Tuesday, September 2, 2008

Nested svm virtualization for kvm

Yesterday I found a nice surprise in my inbox - a post, by Alex Graf, adding support for virtualizing AMD's SVM instruction set when running KVM on AMD SVM.

What does this mean? up until now, when kvm virtualizes a processor, the guest sees a cpu that is similar to the host processor, but does not have virtualization extensions. This means that you cannot run a hypervisor that needs these virtualization extensions within a guest (you can still run hypervisors that do not rely on these extensions, such as VMware, but with lower performance). With the new patches, the virtualized cpu does include the virtualization extensions; this means the guest can run a hypervisor, including kvm, and have its own guests.

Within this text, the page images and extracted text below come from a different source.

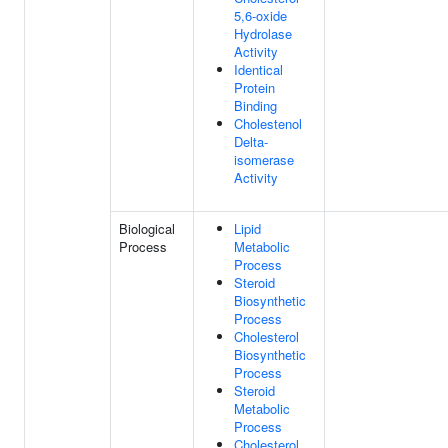
5,6-oxide
Hydrolase
Activity
Identical
Protein
Binding
Cholestenol
Delta-
isomerase
Activity
Biological
Lipid
Process
Metabolic
Process
Steroid
Biosynthetic
Process
Cholesterol
Biosynthetic
Process
Steroid
Metabolic
Process
Cholesterol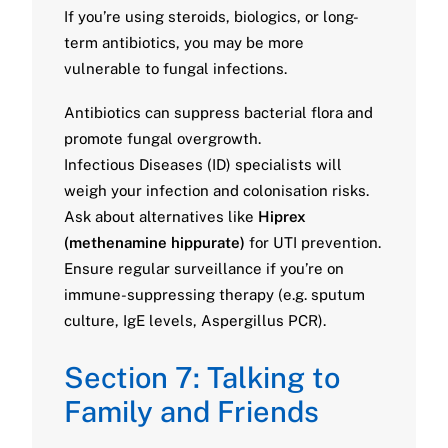
If you’re using steroids, biologics, or long-
term antibiotics, you may be more
vulnerable to fungal infections.
Antibiotics can suppress bacterial flora and
promote fungal overgrowth.
Infectious Diseases (ID) specialists will
weigh your infection and colonisation risks.
Ask about alternatives like
Hiprex
(methenamine hippurate)
for UTI prevention.
Ensure regular surveillance if you’re on
immune-suppressing therapy (e.g. sputum
culture, IgE levels, Aspergillus PCR).
Section 7: Talking to
Family and Friends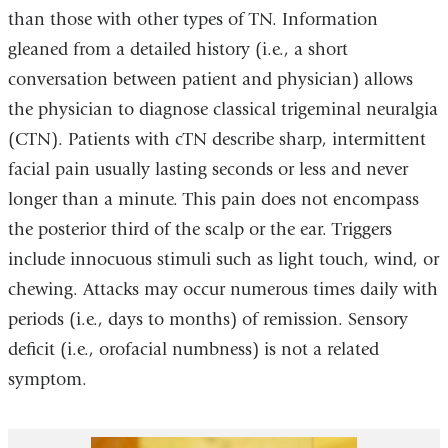
than those with other types of TN. Information
gleaned from a detailed history (i.e., a short
conversation between patient and physician) allows
the physician to diagnose classical trigeminal neuralgia
(CTN). Patients with cTN describe sharp, intermittent
facial pain usually lasting seconds or less and never
longer than a minute. This pain does not encompass
the posterior third of the scalp or the ear. Triggers
include innocuous stimuli such as light touch, wind, or
chewing. Attacks may occur numerous times daily with
periods (i.e., days to months) of remission. Sensory
deficit (i.e., orofacial numbness) is not a related
symptom.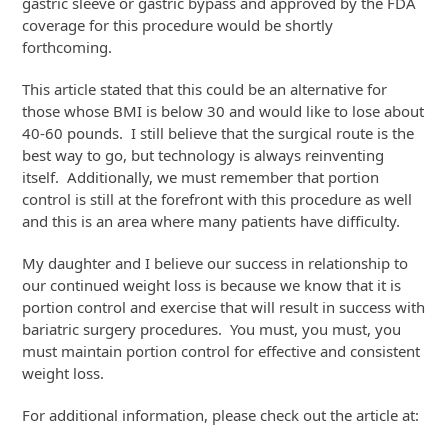
gastric sleeve or gastric bypass and approved by the FDA
coverage for this procedure would be shortly
forthcoming.
This article stated that this could be an alternative for
those whose BMI is below 30 and would like to lose about
40-60 pounds. I still believe that the surgical route is the
best way to go, but technology is always reinventing
itself. Additionally, we must remember that portion
control is still at the forefront with this procedure as well
and this is an area where many patients have difficulty.
My daughter and I believe our success in relationship to
our continued weight loss is because we know that it is
portion control and exercise that will result in success with
bariatric surgery procedures. You must, you must, you
must maintain portion control for effective and consistent
weight loss.
For additional information, please check out the article at: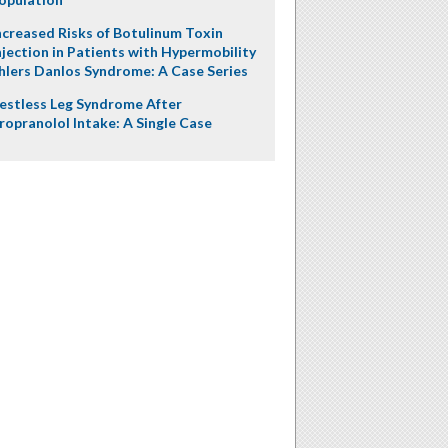
ncreased Risks of Botulinum Toxin
njection in Patients with Hypermobility
hlers Danlos Syndrome: A Case Series
estless Leg Syndrome After
ropranolol Intake: A Single Case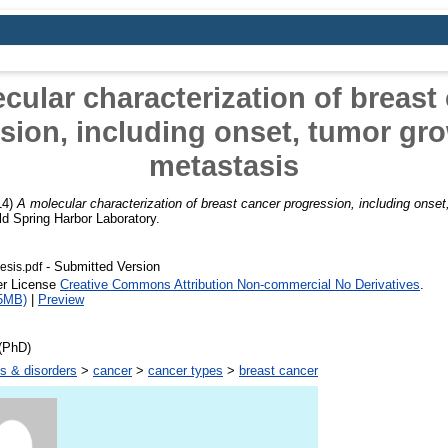
cular characterization of breast
sion, including onset, tumor gr
metastasis
14)
A molecular characterization of breast cancer progression, including onse
d Spring Harbor Laboratory.
- Submitted Version
esis.pdf
er License
Creative Commons Attribution Non-commercial No Derivatives
.
5MB)
|
Preview
(PhD)
s & disorders
>
cancer
>
cancer types
>
breast cancer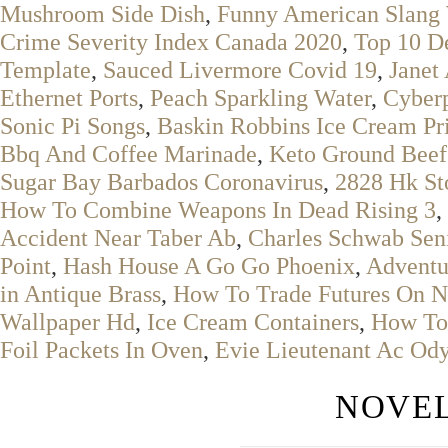
Mushroom Side Dish
,
Funny American Slang
Crime Severity Index Canada 2020
,
Top 10 D
Template
,
Sauced Livermore Covid 19
,
Janet
Ethernet Ports
,
Peach Sparkling Water
,
Cyberp
Sonic Pi Songs
,
Baskin Robbins Ice Cream Pr
Bbq And Coffee Marinade
,
Keto Ground Beef
Sugar Bay Barbados Coronavirus
,
2828 Hk St
How To Combine Weapons In Dead Rising 3
,
Accident Near Taber Ab
,
Charles Schwab Seni
Point
,
Hash House A Go Go Phoenix
,
Adventu
in Antique Brass
,
How To Trade Futures On Ni
Wallpaper Hd
,
Ice Cream Containers
,
How To 
Foil Packets In Oven
,
Evie Lieutenant Ac Ody
NOVEL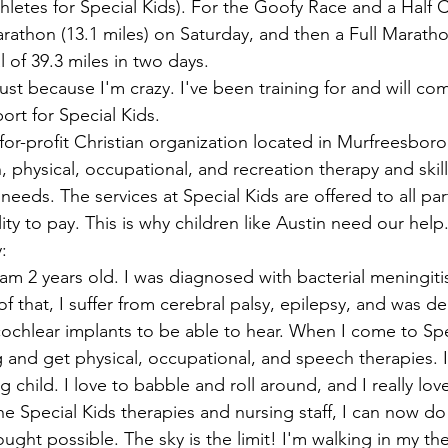
ns|New...
News|Obits|Old Corps|Obits
letes for Special Kids). For the Goofy Race and a Half Ch
rathon (13.1 miles) on Saturday, and then a Full Marathon
l of 39.3 miles in two days.
onference
Conference|Conference|Awards&gt;...
just because I'm crazy. I've been training for and will com
port for Special Kids.
t-for-profit Christian organization located in Murfreesbor
min&gt;How To Instructions|Adm...
Active Duty|Ol
 physical, occupational, and recreation therapy and skill
 needs. The services at Special Kids are offered to all par
lity to pay. This is why children like Austin need our help
ns
Awards|News
Chapter News|Obits|Old Corps
:
 am 2 years old. I was diagnosed with bacterial meningiti
 that, I suffer from cerebral palsy, epilepsy, and was d
|Confe...
Calendar|Events|Events
Chapter News
cochlear implants to be able to hear. When I come to Spec
ng and get physical, occupational, and speech therapies. I
g child. I love to babble and roll around, and I really lov
books
Calendar|Chapter News|Events|New...
C
he Special Kids therapies and nursing staff, I can now do
ought possible. The sky is the limit! I'm walking in my th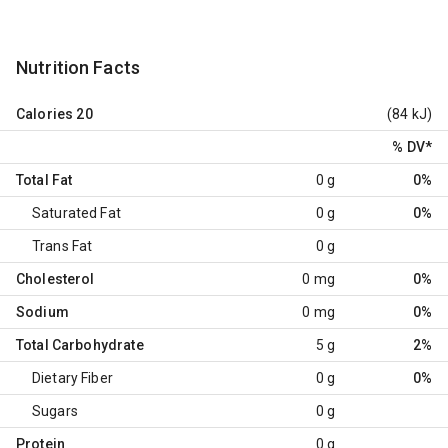
Nutrition Facts
Calories
20
(84 kJ)
% DV
*
Total Fat
0 g
0%
Saturated Fat
0 g
0%
Trans Fat
0 g
Cholesterol
0 mg
0%
Sodium
0 mg
0%
Total Carbohydrate
5 g
2%
Dietary Fiber
0 g
0%
Sugars
0 g
Protein
0 g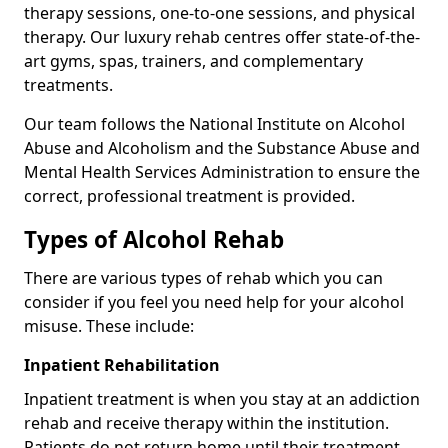
therapy sessions, one-to-one sessions, and physical
therapy. Our luxury rehab centres offer state-of-the-
art gyms, spas, trainers, and complementary
treatments.
Our team follows the National Institute on Alcohol
Abuse and Alcoholism and the Substance Abuse and
Mental Health Services Administration to ensure the
correct, professional treatment is provided.
Types of Alcohol Rehab
There are various types of rehab which you can
consider if you feel you need help for your alcohol
misuse. These include:
Inpatient Rehabilitation
Inpatient treatment is when you stay at an addiction
rehab and receive therapy within the institution.
Patients do not return home until their treatment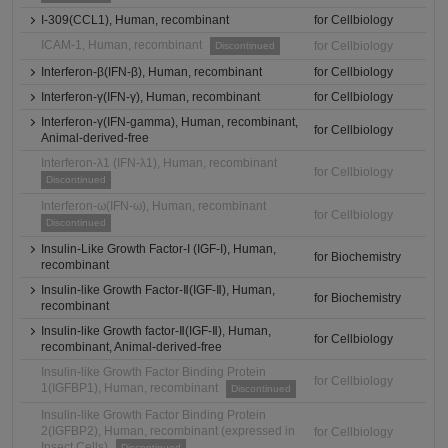
I-309(CCL1), Human, recombinant
for Cellbiology
ICAM-1, Human, recombinant
for Cellbiology
Discontinued
Interferon-β(IFN-β), Human, recombinant
for Cellbiology
Interferon-γ(IFN-γ), Human, recombinant
for Cellbiology
Interferon-γ(IFN-gamma), Human, recombinant,
for Cellbiology
Animal-derived-free
Interferon-λ1 (IFN-λ1), Human, recombinant
for Cellbiology
Discontinued
Interferon-ω(IFN-ω), Human, recombinant
for Cellbiology
Discontinued
Insulin-Like Growth Factor-I (IGF-I), Human,
for Biochemistry
recombinant
Insulin-like Growth Factor-Ⅱ(IGF-Ⅱ), Human,
for Biochemistry
recombinant
Insulin-like Growth factor-Ⅱ(IGF-Ⅱ), Human,
for Cellbiology
recombinant, Animal-derived-free
Insulin-like Growth Factor Binding Protein
for Cellbiology
1(IGFBP1), Human, recombinant
Discontinued
Insulin-like Growth Factor Binding Protein
2(IGFBP2), Human, recombinant (expressed in
for Cellbiology
Insect Cells)
Discontinued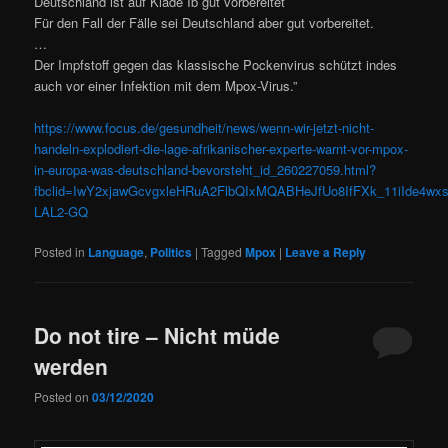
Deutschland ist auf Klade Ib gut vorbereitet
Für den Fall der Fälle sei Deutschland aber gut vorbereitet.
…
Der Impfstoff gegen das klassische Pockenvirus schützt indes
auch vor einer Infektion mit dem Mpox-Virus.”
https://www.focus.de/gesundheit/news/wenn-wir-jetzt-nicht-
handeln-explodiert-die-lage-afrikanischer-experte-warnt-vor-mpox-
in-europa-was-deutschland-bevorsteht_id_260227059.html?
fbclid=IwY2xjawGcvgxleHRuA2FlbQIxMQABHeJfUo8IfFXk_11iIde4
LAL2-GQ
Posted in
Language
,
Politics
|
Tagged
Mpox
|
Leave a Reply
Do not tire – Nicht müde
werden
Posted on
03/12/2020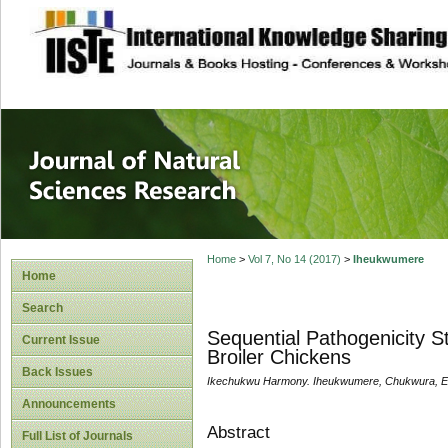
site description
Journal of Natura
Home
>
Vol 7, No 14 (2017)
>
Iheukwumere
Home
Search
Sequential Pathogenicity S
Current Issue
Broiler Chickens
Back Issues
Ikechukwu Harmony. Iheukwumere, Chukwura, E. 
Announcements
Abstract
Full List of Journals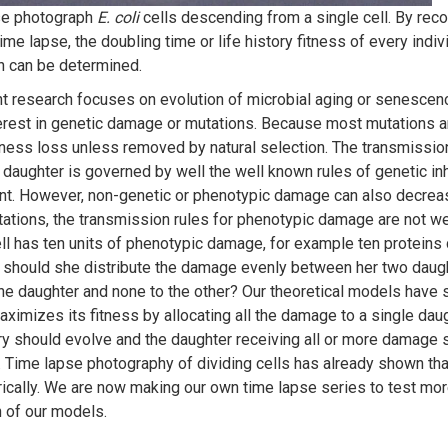
se photograph
E. coli
cells descending from a single cell. By recor
time lapse, the doubling time or life history fitness of every indivi
n can be determined.
nt research focuses on evolution of microbial aging or senescen
terest in genetic damage or mutations. Because most mutations ar
itness loss unless removed by natural selection. The transmissio
 daughter is governed by well the well known rules of genetic in
t. However, non-genetic or phenotypic damage can also decreas
tations, the transmission rules for phenotypic damage are not wel
ll has ten units of phenotypic damage, for example ten protein
, should she distribute the damage evenly between her two daught
one daughter and none to the other? Our theoretical models have 
aximizes its fitness by allocating all the damage to a single daug
 should evolve and the daughter receiving all or more damage
. Time lapse photography of dividing cells has already shown tha
cally. We are now making our own time lapse series to test more
n of our models.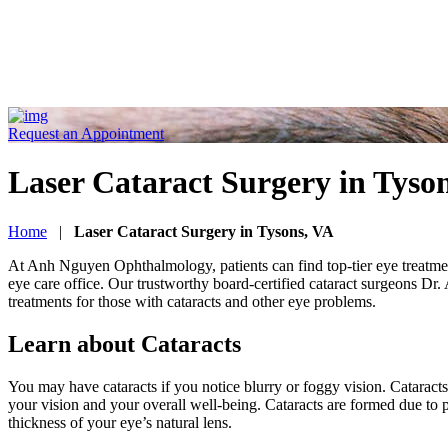
Request an Appointment
Laser Cataract Surgery in Tyso
Home
|
Laser Cataract Surgery in Tysons, VA
At Anh Nguyen Ophthalmology, patients can find top-tier eye treatment 
eye care office. Our trustworthy board-certified cataract surgeons Dr
treatments for those with cataracts and other eye problems.
Learn about Cataracts
You may have cataracts if you notice blurry or foggy vision. Cataract
your vision and your overall well-being. Cataracts are formed due to
thickness of your eye’s natural lens.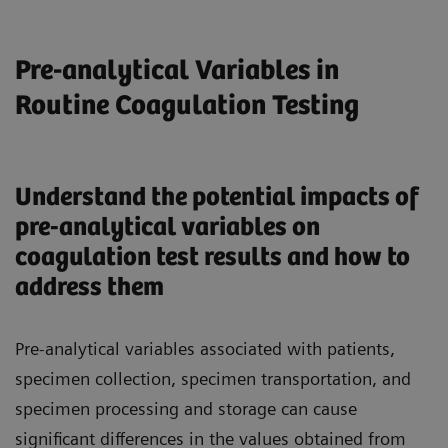
Pre-analytical Variables in
Routine Coagulation Testing
Understand the potential impacts of
pre-analytical variables on
coagulation test results and how to
address them
Pre-analytical variables associated with patients,
specimen collection, specimen transportation, and
specimen processing and storage can cause
significant differences in the values obtained from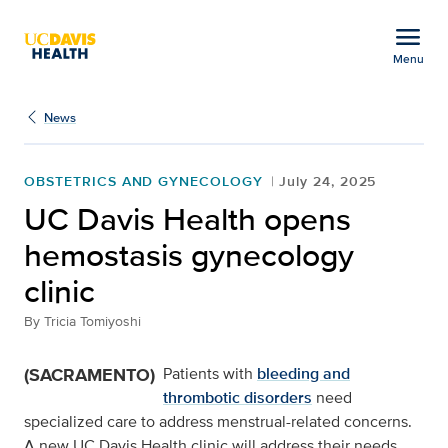
Open global navigation modal
menu
Menu
UC Davis Health opens 
Show
menu
News
OBSTETRICS AND GYNECOLOGY
July 24, 2025
UC Davis Health opens
hemostasis gynecology
clinic
By
Tricia Tomiyoshi
(SACRAMENTO)
Patients with
bleeding and
thrombotic disorders
need
specialized care to address menstrual-related concerns.
A new UC Davis Health clinic will address their needs.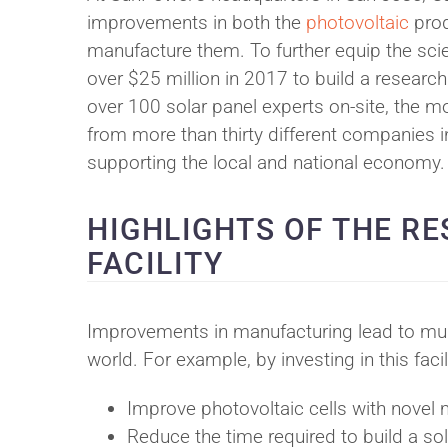
improvements in both the
photovoltaic
pro
manufacture them. To further equip the sci
over $25 million in 2017 to build a research
over 100 solar panel experts on-site, the m
from more than thirty different companies i
supporting the local and national economy.
HIGHLIGHTS OF THE R
FACILITY
Improvements in manufacturing lead to mult
world. For example, by investing in this fac
Improve photovoltaic cells with novel
Reduce the time required to build a sol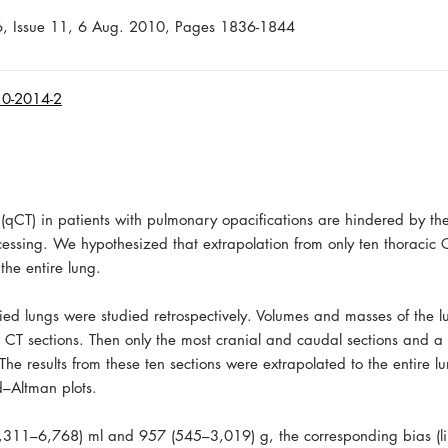
36, Issue 11, 6 Aug. 2010, Pages 1836-1844
10-2014-2
(qCT) in patients with pulmonary opacifications are hindered by th
ssing. We hypothesized that extrapolation from only ten thoracic 
the entire lung.
ied lungs were studied retrospectively. Volumes and masses of the 
 CT sections. Then only the most cranial and caudal sections and a 
e results from these ten sections were extrapolated to the entire l
–Altman plots.
311–6,768) ml and 957 (545–3,019) g, the corresponding bias (lim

There are two uses that immediately spring to mind: debugging hypervisors and embedded hypervisors. Obviously having svm enabled in a guest means that one can debug a hypervisor in a guest, which is a lot easier that debugging on bare metal. The other use is to have a hypervisor running in the firmware at all times; up until now this meant you couldn't run another hypervisor on such a machine. With nested virtualization, you can.

The reason the post surprised me was the relative simplicity in which nested virtualization was implemented: less than a thousand lines of code. This is due to the clever design of the svm instruction set, and the ingenuity of the implementers (Alex Graf and Jörg Rödel) in exploiting the instruction set and meshing the implementation so well with the existing kvm code.

4 comments:

Anonymous said...

It should be a bit more tricky to achieve nested vmx virtualization for Intel's CPU. It is because you can access the VMCB of AMD's CPU by normal read/write, but you cannot do that for Intel's. It means that you should switch VMCS when vmexitting to KVM due to the VMX instructions.

Whatever, does the nexted virtualization really make sense?

Grant said...

Another use is to have multiple virtualized networks inside one machine. Each network would have a different configuration of hosts. I've been waiting for this.

Arno-Can Uestuensoez said...

The application of VM-Stacks or Nested VMs with multiple levels is described wit
hin the Manual of the UnifiedSessionsManager.org. This is currently implemented
by multiple instaces of QEMU as a n+1-Emulator, but is related to the software a
rchitecture similar to nested hypervisors.

The document is first forwarded to sourceforge as embedded online documentation
at 02/2008 and available as a pdf document since 08/2008.

Arno-Can Uestuensoez said...

I have forgotten to mention, that KVM and VirtualBox are currently
on the way to be integrated within the management of stacked VMs
by the UnifiedSessionsManager too.
Thus the following hypervisors are supported in stacked
Environments with nesting by QEMU:

Now: QEMU+VMware(WS,Server,Player)+Xen
Next: VirtualBox, KVM, XenServer, VMware iESX

Eventually OpenVZ too.

The trick is given by the correct handling of implicit startup and
shutdown in stacked environments, which is solved by multiple
recursive approaches. The neatless handling of physical and
virtual entities is an additional requirement in actual
implementations.

The reason I mention this here is, the implementation is already
tested with 3 Stack-Levels and is currently available for
download under GPL3 licence on sourceforge.